**Action item**
Count the lines below that contain the word "프로세스는", and reply with only that number.

———

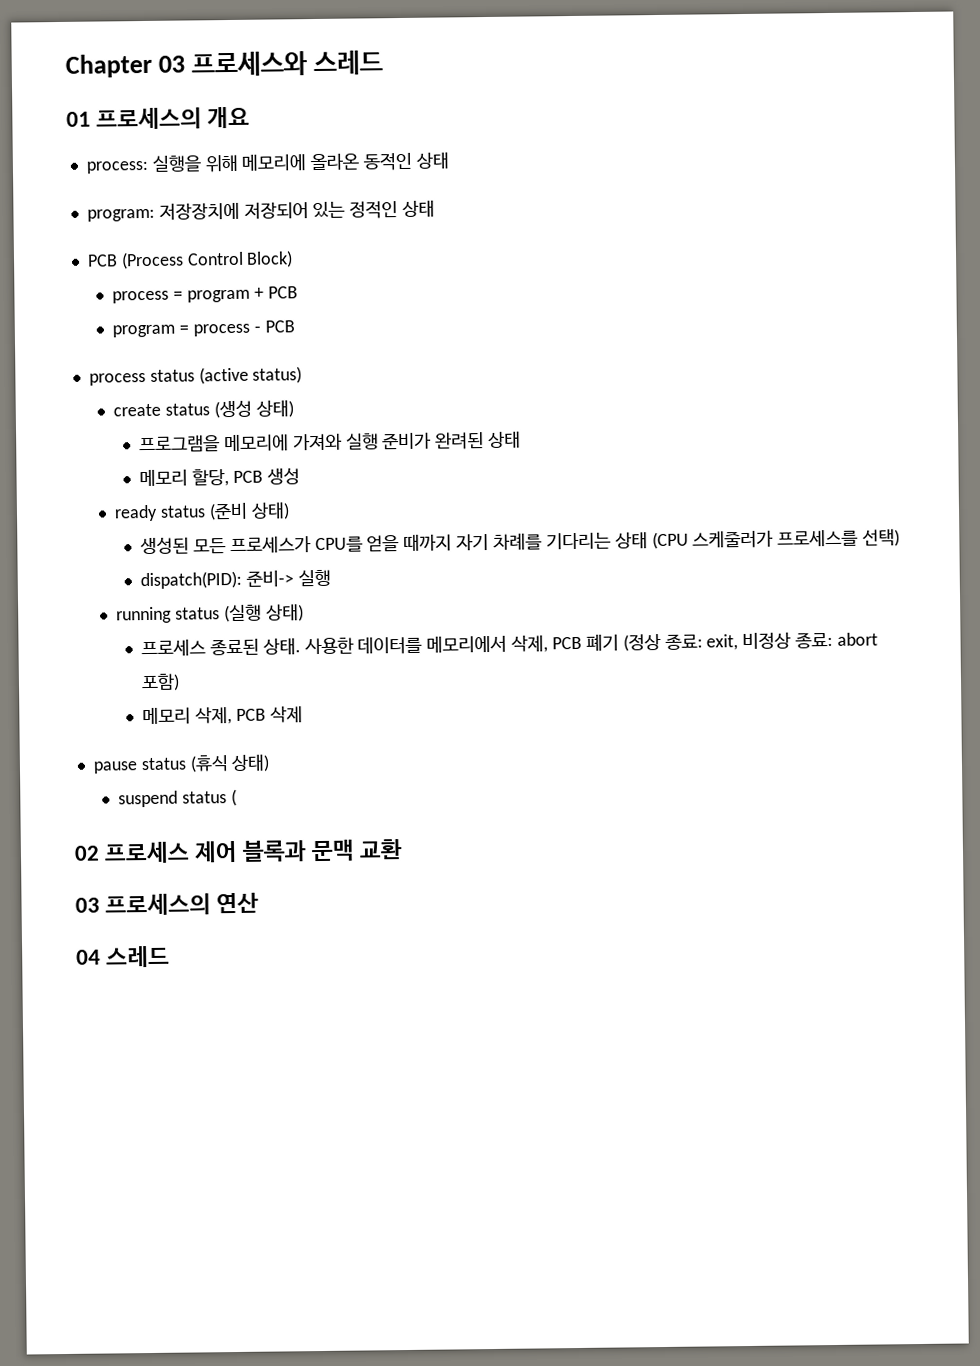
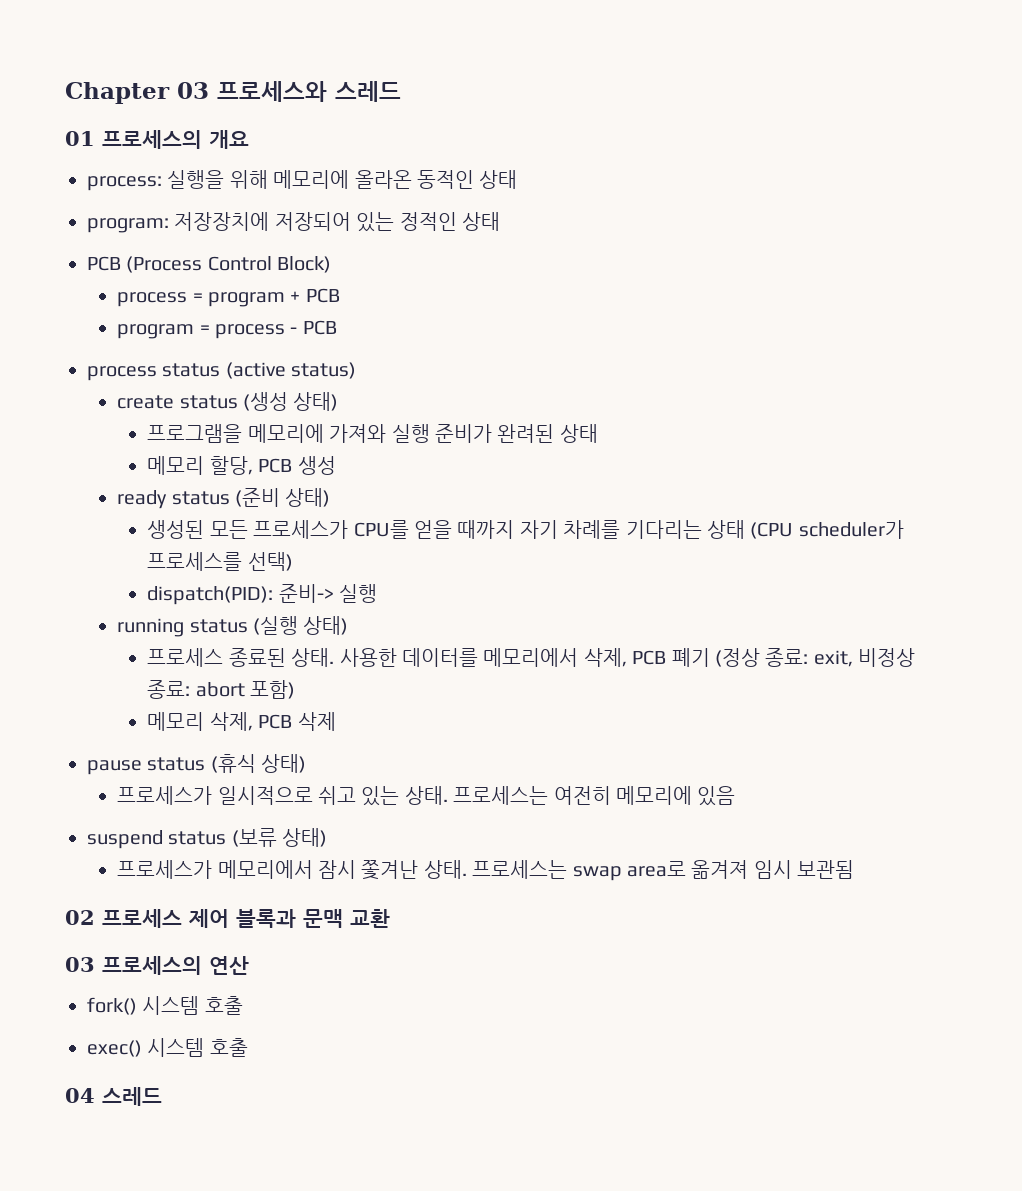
[692,530,775,549] 스케줄러가 -> [798,520,904,539] scheduler가
[118,788,238,808] suspend status ( -> [117,786,736,806] [87,828,328,849] [117,860,855,881] 프로세스가 일시적으로 쉬고 있는 상태. 프로세스는 여전히 메모리에 있음 // suspend status (보류 상태) // 프로세스가 메모리에서 잠시 쫓겨난 상태. 프로세스는 swap area로 옮겨져 임시 보관됨
(260, 903) none -> [87,996,243,1015] [87,1038,248,1057] // fork() 시스템 호출 // exec() 시스템 호출

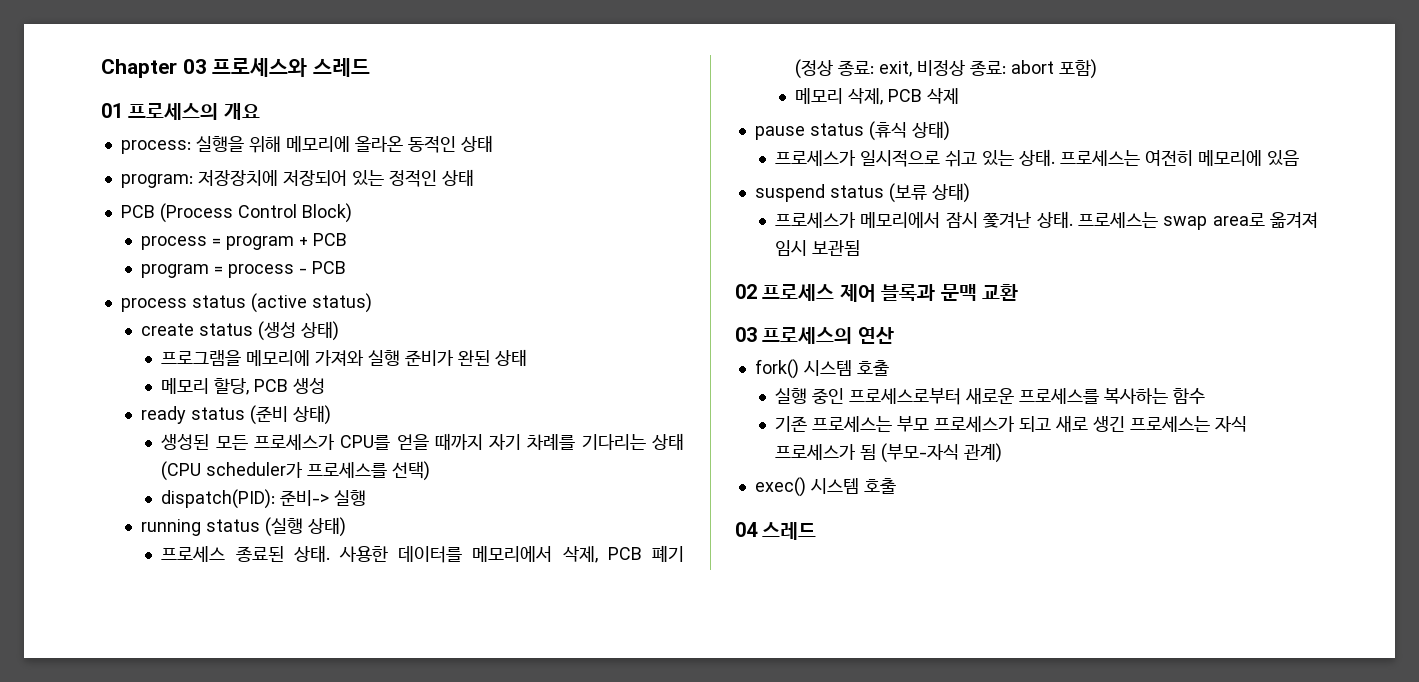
[497,424,555,443] 완려된 -> [458,350,491,366] 완된
(243, 1005) none -> [775,388,1206,405] [775,416,1248,432] [775,443,1003,463] // 실행 중인 프로세스로부터 새로운 프로세스를 복사하는 함수 // 기존 프로세스는 부모 프로세스가 되고 새로 생긴 프로세스는 자식 프로세스가 됨 (부모-자식 관계)

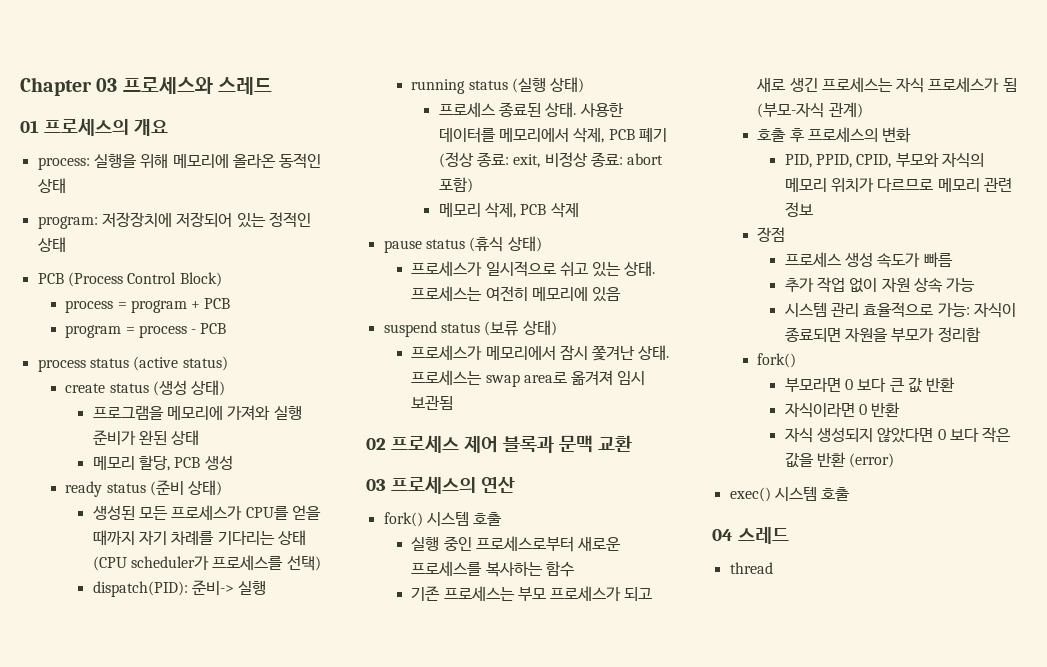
(1003, 453) none -> [757,127,912,143] [784,153,985,168] [784,178,1013,192] [784,202,813,217] [757,227,786,242] [784,252,953,268] [784,277,976,293] [784,302,1017,318] [784,327,981,342] [757,353,797,368] [784,377,956,393] [784,402,901,418] [784,427,1012,443] [784,452,895,468] // 호출 후 프로세스의 변화 // PID, PPID, CPID, 부모와 자식의 메모리 위치가 다르므로 메모리 관련 정보 // 장점 // 프로세스 생성 속도가 빠름 // 추가 작업 없이 자원 상속 가능 // 시스템 관리 효율적으로 가능: 자식이 종료되면 자원을 부모가 정리함 // fork() // 부모라면 0 보다 큰 값 반환 // 자식이라면 0 반환 // 자식 생성되지 않았다면 0 보다 작은 값을 반환 (error)
(817, 531) none -> [729,562,773,574] // thread

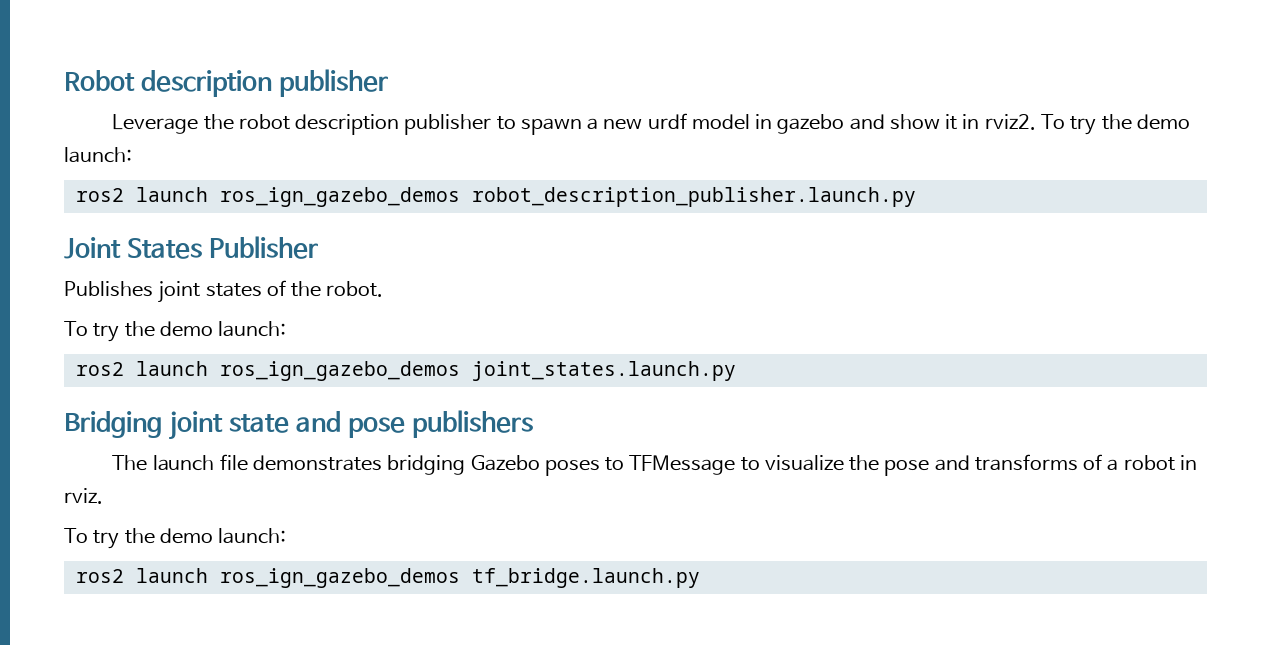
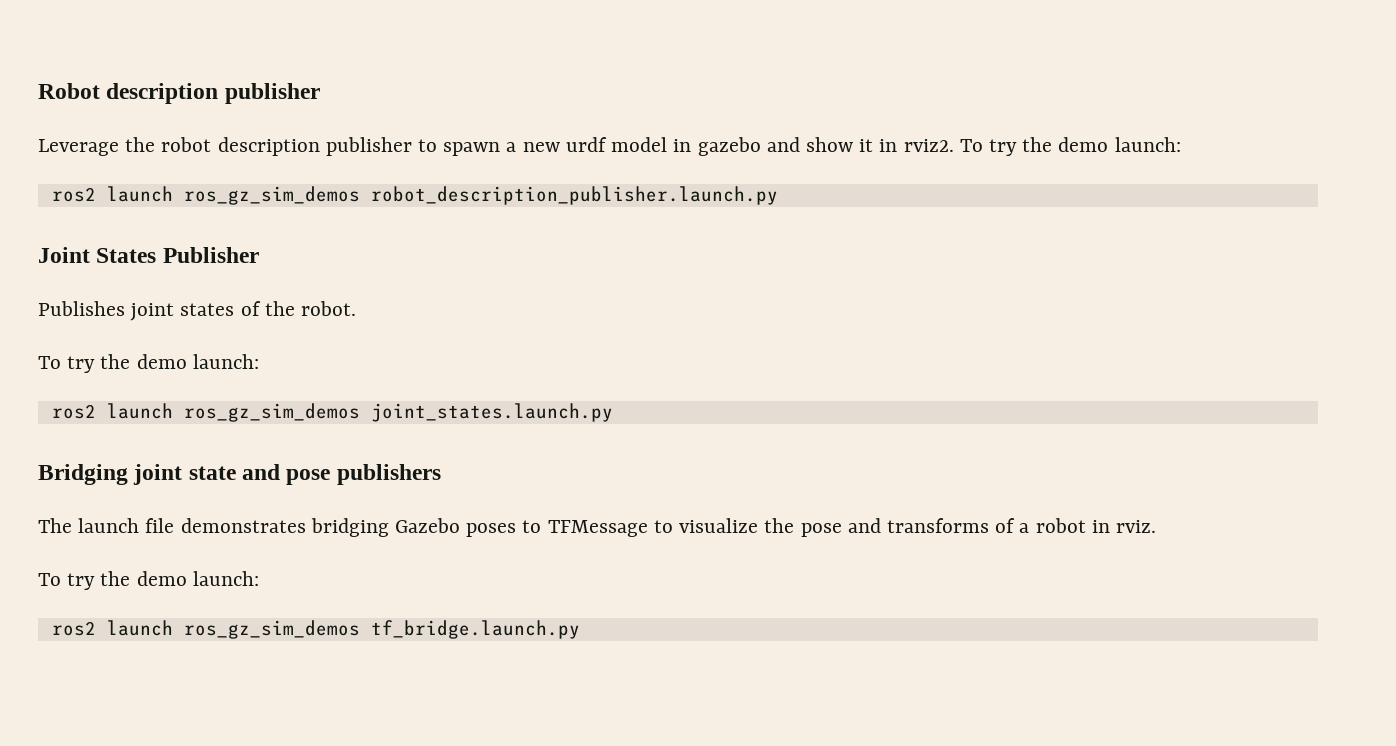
[219,187,460,207] ros_ign_gazebo_demos -> [183,186,360,205] ros_gz_sim_demos
[219,361,460,381] ros_ign_gazebo_demos -> [183,403,360,422] ros_gz_sim_demos
[219,568,460,588] ros_ign_gazebo_demos -> [183,620,360,639] ros_gz_sim_demos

———

**Expected output**
2